Really? Is that why Gone Girl is generating so little awards buzz? Or why nobody is salivating over visions of Inherent Vice and Unbroken. Oh, wait. Those adaptations are helmed by visionary directors or written by important literary figures, so they get a pass. “Unoriginality” seems to be code here for “based on a property that kids might like or that are even the least bit fantastical.” Even the conversation around sequels is focused mostly on (you guessed it) comic book movies and series like Harry Potter and The Hunger Games. Richard Linklater’s “Before” trilogy didn’t collect accusations of pandering to a fan base or cashing in on the devotion of desperate obsessives.

The point here is of course not that those other films (and their source material) named don’t merit the gushing praise that they have received or will receive in the near future, only that merit is not theirs alone. Comic books are books, full stop. Some are serious and gritty and as heavy as any literary fiction, and some are funny, silly escapism (and still some are a combination of all those characteristics; these lines are not as starkly drawn as we might like to imagine). Some are good, some are bad. Like all art, comics contain multitudes. The same is true for comic book movies.

And so yes, I’m defending them, $1.3 billion and all. Because they’re not a plague upon Hollywood’s creativity. It’s not Captain America’s fault that studios are more reluctant to greenlight mid-budget films with a “serious” adult audience, and, in the same that way I’m tired of YA and “genre” novels getting run through the ringer by “serious” readers, I’m tired of a small but vocal contingent of generally intelligent people calling them vapid and dumping on the viewers (and, by extension, the readers) who love them.

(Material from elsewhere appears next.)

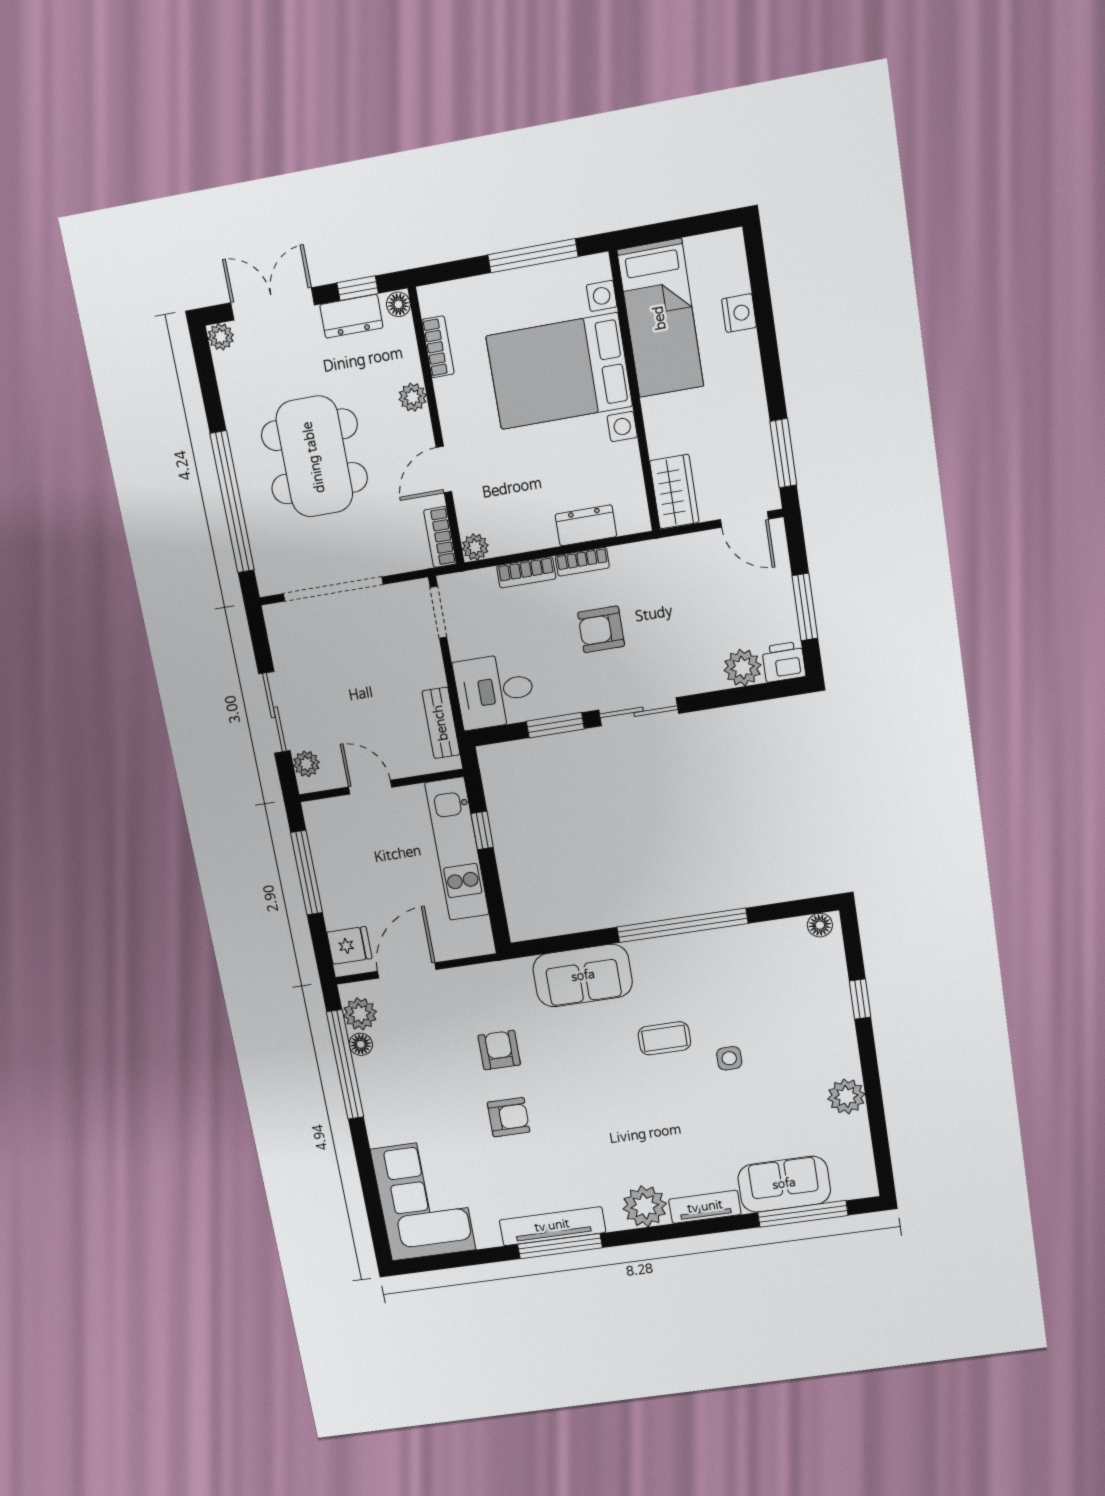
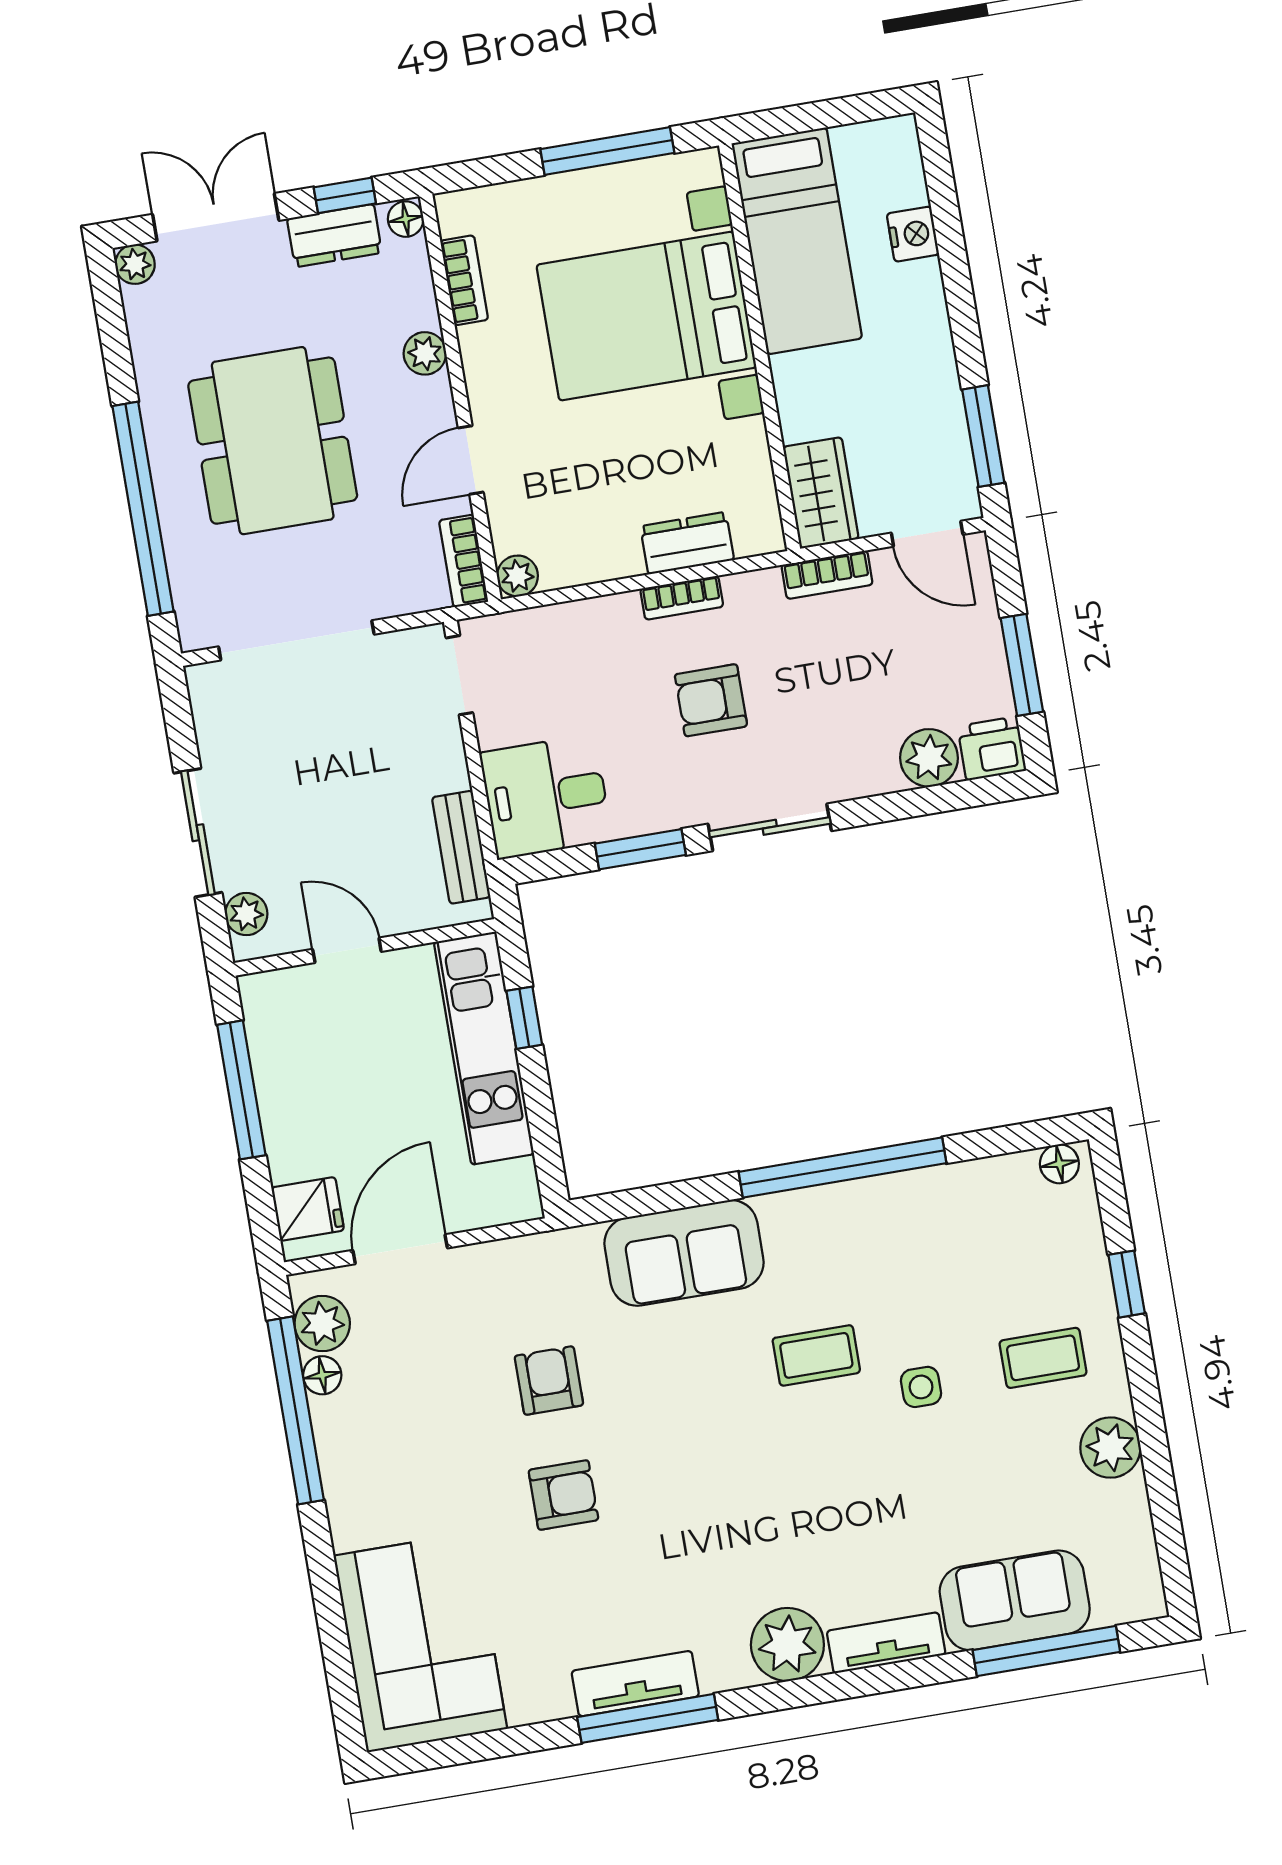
bookcase: (526, 572) -> (827, 575), moved
coffee table: (806, 1042) -> (1043, 1358), added
tv unit: (552, 1226) -> (635, 1684), width x0.71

Sure, I might be better off not sweating any of this, instead just sitting back and watching the inevitable dominance of comics-based properties mopping up at the box office and knowing that these characters and stories I so enjoy are going to enjoy a long stay at the multiplex. But lazy arguments need to be called out, and it’s nothing but lazy to claim that Batman and Thor are ruining cinema. A healthy film industry isn’t an either/or proposition; there’s room at the table for auteurs and Oscar-bait right next to arc reactor technology, web shooters, and lassoes of truth.

So scoot over, ’cause comic book movies are awesome, and thankfully, they aren’t going anywhere.

*That’s between Guardians of the GalaxyCaptain America: The Winter SoldierX-Men: Days of Future PastThe Amazing Spider-Man 2Teenage Mutant Ninja Turtles, and 300: Rise of an Empire.